### THE DATA ###

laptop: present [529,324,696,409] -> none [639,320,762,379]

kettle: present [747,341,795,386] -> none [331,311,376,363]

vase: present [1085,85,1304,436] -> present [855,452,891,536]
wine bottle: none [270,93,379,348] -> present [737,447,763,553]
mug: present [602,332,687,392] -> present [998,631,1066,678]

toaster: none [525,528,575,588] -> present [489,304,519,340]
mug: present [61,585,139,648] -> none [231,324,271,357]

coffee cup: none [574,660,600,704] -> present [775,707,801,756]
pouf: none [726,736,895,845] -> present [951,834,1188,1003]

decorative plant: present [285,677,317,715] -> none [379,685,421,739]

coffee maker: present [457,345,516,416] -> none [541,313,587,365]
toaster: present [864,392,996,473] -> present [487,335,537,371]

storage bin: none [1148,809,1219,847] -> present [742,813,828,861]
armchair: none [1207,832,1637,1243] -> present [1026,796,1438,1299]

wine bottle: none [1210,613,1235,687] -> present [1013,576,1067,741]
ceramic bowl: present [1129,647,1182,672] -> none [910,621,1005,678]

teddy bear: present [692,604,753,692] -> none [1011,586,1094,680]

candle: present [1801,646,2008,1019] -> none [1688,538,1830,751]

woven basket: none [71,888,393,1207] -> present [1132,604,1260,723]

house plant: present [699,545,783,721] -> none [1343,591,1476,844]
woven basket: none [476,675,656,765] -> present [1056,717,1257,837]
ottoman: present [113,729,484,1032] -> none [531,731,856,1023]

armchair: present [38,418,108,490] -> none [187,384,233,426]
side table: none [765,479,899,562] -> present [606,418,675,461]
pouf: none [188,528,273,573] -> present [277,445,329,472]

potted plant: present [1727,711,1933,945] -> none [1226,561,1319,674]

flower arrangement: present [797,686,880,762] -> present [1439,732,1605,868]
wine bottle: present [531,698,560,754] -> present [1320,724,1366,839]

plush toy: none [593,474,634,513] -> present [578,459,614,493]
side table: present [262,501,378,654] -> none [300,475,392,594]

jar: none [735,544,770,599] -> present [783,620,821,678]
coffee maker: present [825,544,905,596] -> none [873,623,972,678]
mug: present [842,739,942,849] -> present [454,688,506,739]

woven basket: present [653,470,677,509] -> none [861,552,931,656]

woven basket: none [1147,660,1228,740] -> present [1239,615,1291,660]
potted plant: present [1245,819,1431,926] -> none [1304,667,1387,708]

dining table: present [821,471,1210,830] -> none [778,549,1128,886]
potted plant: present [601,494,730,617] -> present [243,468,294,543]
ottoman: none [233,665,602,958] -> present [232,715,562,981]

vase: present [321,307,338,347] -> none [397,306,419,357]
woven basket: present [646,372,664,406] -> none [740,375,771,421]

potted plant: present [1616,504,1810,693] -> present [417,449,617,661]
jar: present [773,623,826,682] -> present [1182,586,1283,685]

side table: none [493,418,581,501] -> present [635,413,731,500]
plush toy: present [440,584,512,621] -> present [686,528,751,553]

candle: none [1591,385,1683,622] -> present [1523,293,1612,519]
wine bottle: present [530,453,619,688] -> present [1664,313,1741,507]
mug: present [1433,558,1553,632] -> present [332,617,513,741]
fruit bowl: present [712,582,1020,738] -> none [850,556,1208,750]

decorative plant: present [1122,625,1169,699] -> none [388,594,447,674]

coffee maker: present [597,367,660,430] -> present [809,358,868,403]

###

**WHAT THE TASK REQUIRES:** Find the string "basket" in the entries above. Copy each line where it occurs.

**EXERCISE OUTPUT:**
woven basket: none [71,888,393,1207] -> present [1132,604,1260,723]
woven basket: none [476,675,656,765] -> present [1056,717,1257,837]
woven basket: present [653,470,677,509] -> none [861,552,931,656]
woven basket: none [1147,660,1228,740] -> present [1239,615,1291,660]
woven basket: present [646,372,664,406] -> none [740,375,771,421]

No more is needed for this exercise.